▸ QUÉ HACER: Prosigue el texto sobre la huella de Bécquer en la poesía española a partir de su última oración.

▸ TEXTO DE PARTIDA:
==============================

No dudaba por ello en equiparar su papel con el de Garcilaso para la poesía renacentista. Aquilino Duque ha preferido referirse al mismo asunto valorando «La sombra de Bécquer» (Ínsula, 289, 1970) en la poesía española con estas palabras:
Hay poetas que se nos acercan más o menos en distintas épocas de nuestras vidas. Bécquer en cambio, ha estado siempre a nuestro lado como el ángel de la guarda. Si Lorca ha sido nuestro duende, nuestra sombra oscura, Bécquer ha sido nuestro ángel, nuestra sombra luminosa.
[...] Bécquer alumbró un manantial para que bebiese todo el mundo.
Vicente Gaos hablaba de la «Vigencia de Bécquer» o Fernando Ortiz lo ha hecho de «la estirpe de Bécquer» para señalar tanto su procedencia de la tradición poética andaluza como su proyección en la poesía posterior. Carlos Bousoño afirma «la actualidad de Bécquer»; José Montero Padilla «la permanencia de Bécquer» o Leonardo Romero Tobar ha utilizado la expresión «Bécquer después de Bécquer» para aquilatar su presencia en los poetas españoles posteriores y en general, en la literatura española. Son algunas de las muchas fórmulas con las que se constata la evidente e ineludible presencia del poeta hasta hoy mismo en la cultura española e hispanoamericana.

==============================

▸ MATERIAL:
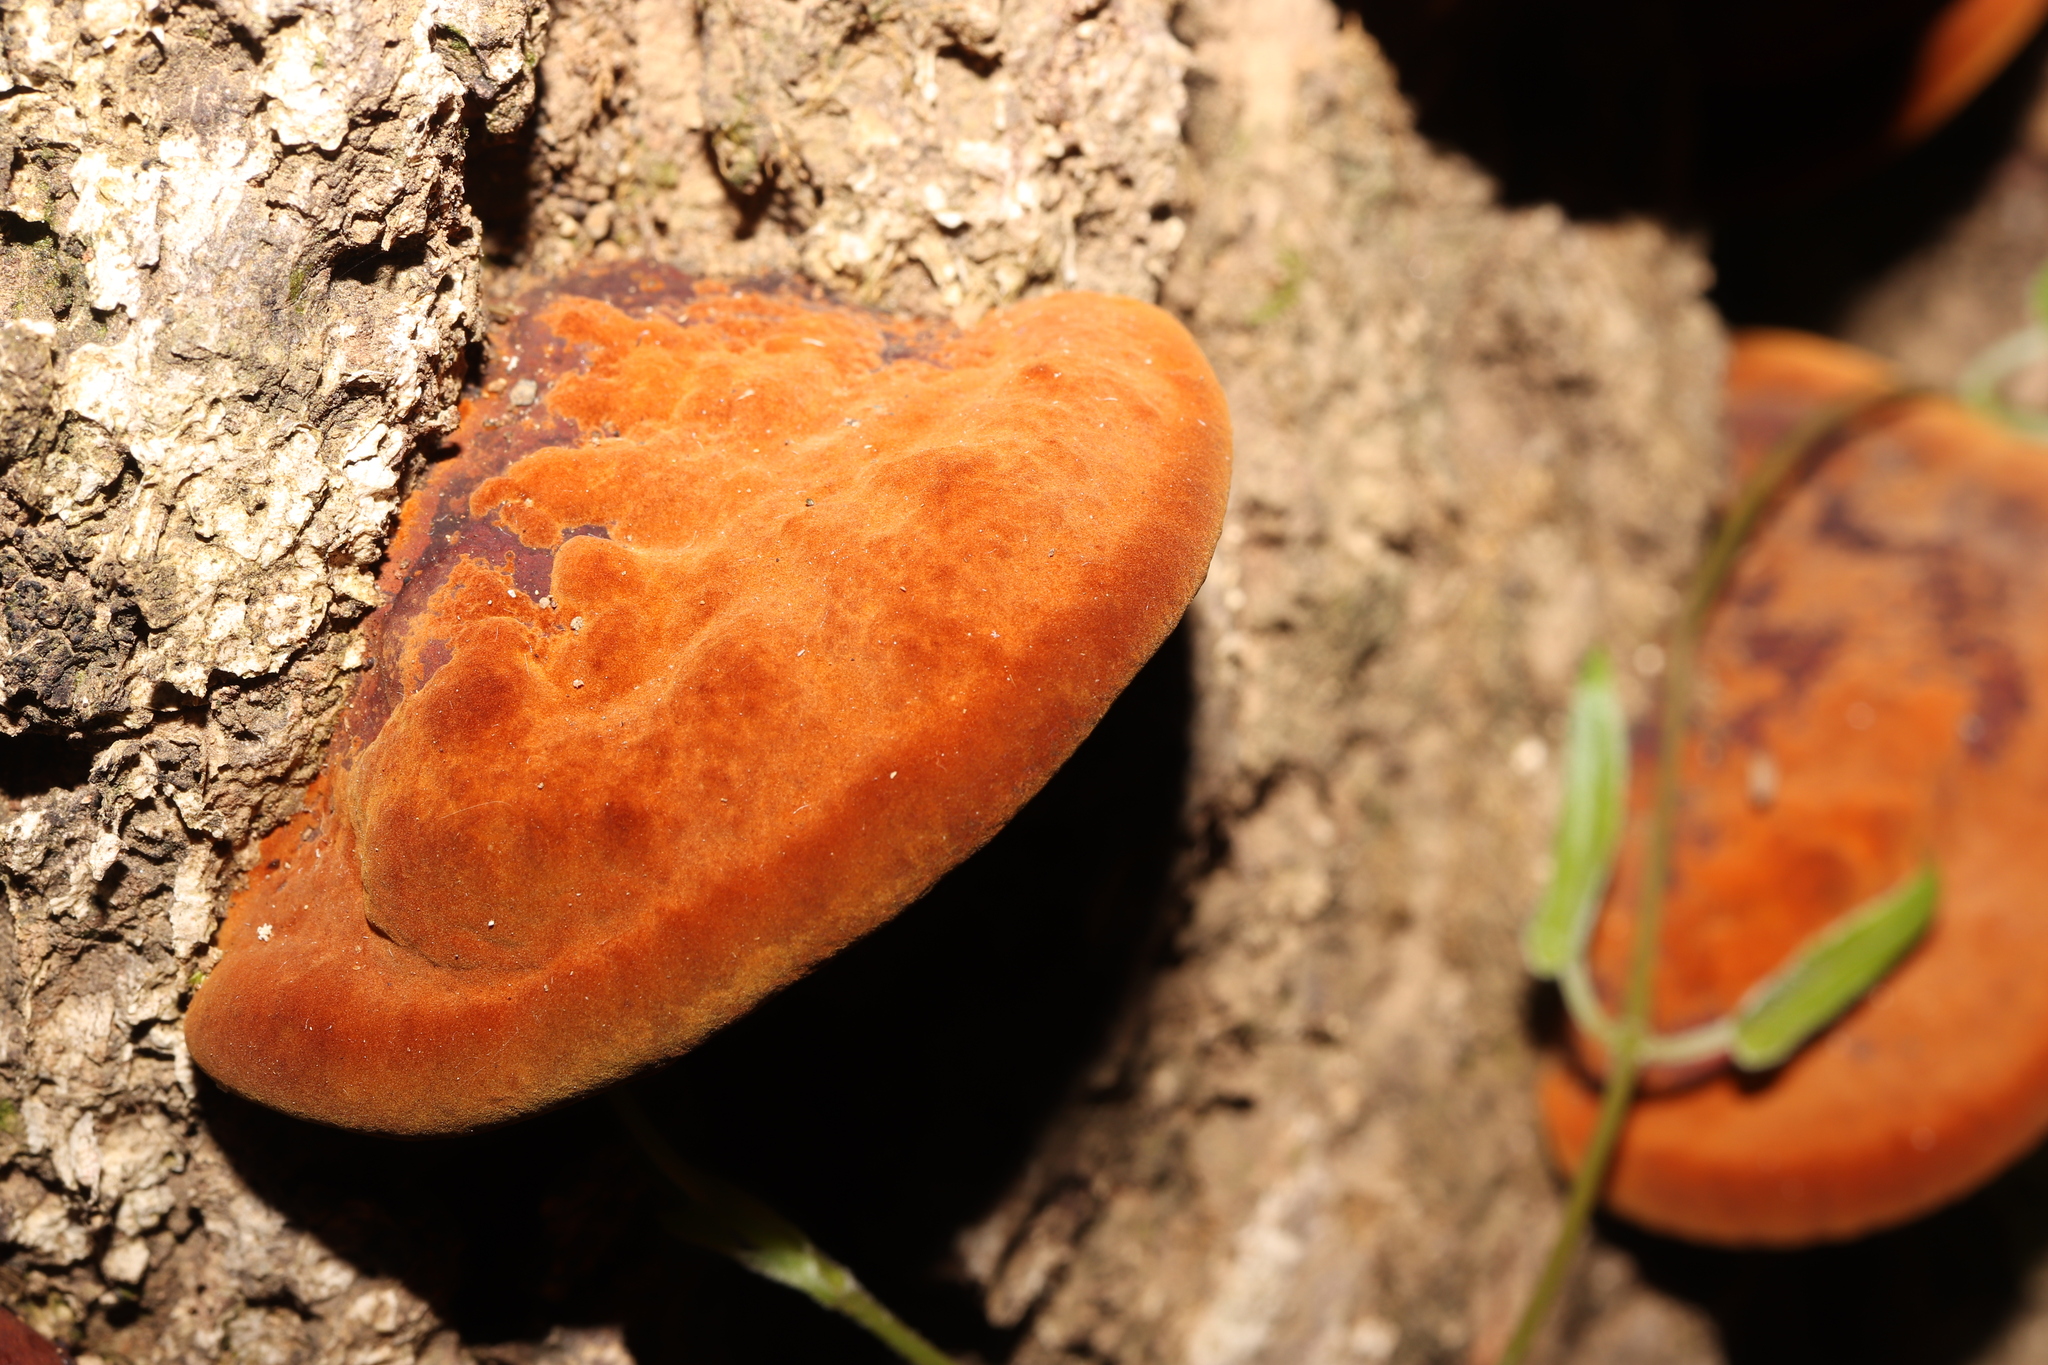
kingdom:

==============================

▸ RESPUESTA:
Su conversión en un clásico moderno indiscutible se realizó en unos pocos años, aunque la primera edición de sus Obras en julio de 1871 no suscitó todos los comentarios entusiastas esperados. Una excepción fue un bello artículo del joven Benito Pérez Galdós, «Las Obras de Bécquer» (El Debate, 13-XI-1871). Aplaudía la diligencia de sus amigos editando sus Obras y se asombraba de los grandiosos mundos fantásticos que encontraba abocetados en sus escritos. Y acertó a captar el que quizás es el mensaje más profundo de toda su literatura:
En todas las obras del poeta sevillano hay una ardiente aspiración al reposo, un deseo vivísimo de dormir ese sueño no interrumpido por rumor alguno, y en el cual transcurre como un instante la larga serie de los siglos. Ese deseo es el secreto de la profunda melancolía que invade sus escritos, y parece resultado de tener comprimido el cerebro en un fuerte y candente círculo de hierro que el latido y la fuerza expansiva del entendimiento procuran en vano romper. Vemos al poeta agitarse convulso y angustiado dentro de la estrecha cavidad que se ve obligado a ocupar en el mundo, y no pudiendo trasponer la línea que le separa de aquella otra región donde la vida es un estado definitivo, se complace en visitar todo lo que se parece a la muerte, elige el sitio de su eterno reposo y tiene predilección irresistible hacia todos los lugares consagrados por la religión y el arte para servir de profundo y cómodo lecho al tranquilo e inacabable sueño.
Y acertó don Benito también al resaltar que los escritos becquerianos son como distintas expresiones de lo que consideró su «idea madre fundamental»: «la apoteosis de la muerte». Toda su obra sería un esfuerzo para expresar esta idea fundamental. Pérez Galdós estaba iniciando el camino de la mejor crítica becqueriana, pero su ensayo quedó sepultado durante decenios en el pozo sin fondo que son los periódicos.
A finales de 1871, en el «Prólogo» al libro de Alarcón Cosas que fueron, Ramón Rodríguez Correa se quejaba de las pocas reseñas publicadas hasta ese momento de las Obras de Gustavo Adolfo. Era como si el entusiasmo amistoso que había hecho posible la edición se hubiera enfriado. Sin embargo, nada más lejos de la realidad. Las Obras estaban ya actuando como un fermento de consecuencias imprevisibles en la literatura española. Sus amigos más cercanos, además, no cejaban en su difusión y algunos poetas -Guillermo Blest Gana, Guillermo Matta y Augusto Ferrán- iban a ser sus embajadores también en América de tal modo que para cuando se publicó una segunda edición de las Obras en 1877, se produjo -ahora sí- una verdadera eclosión de comentarios y de imitadores.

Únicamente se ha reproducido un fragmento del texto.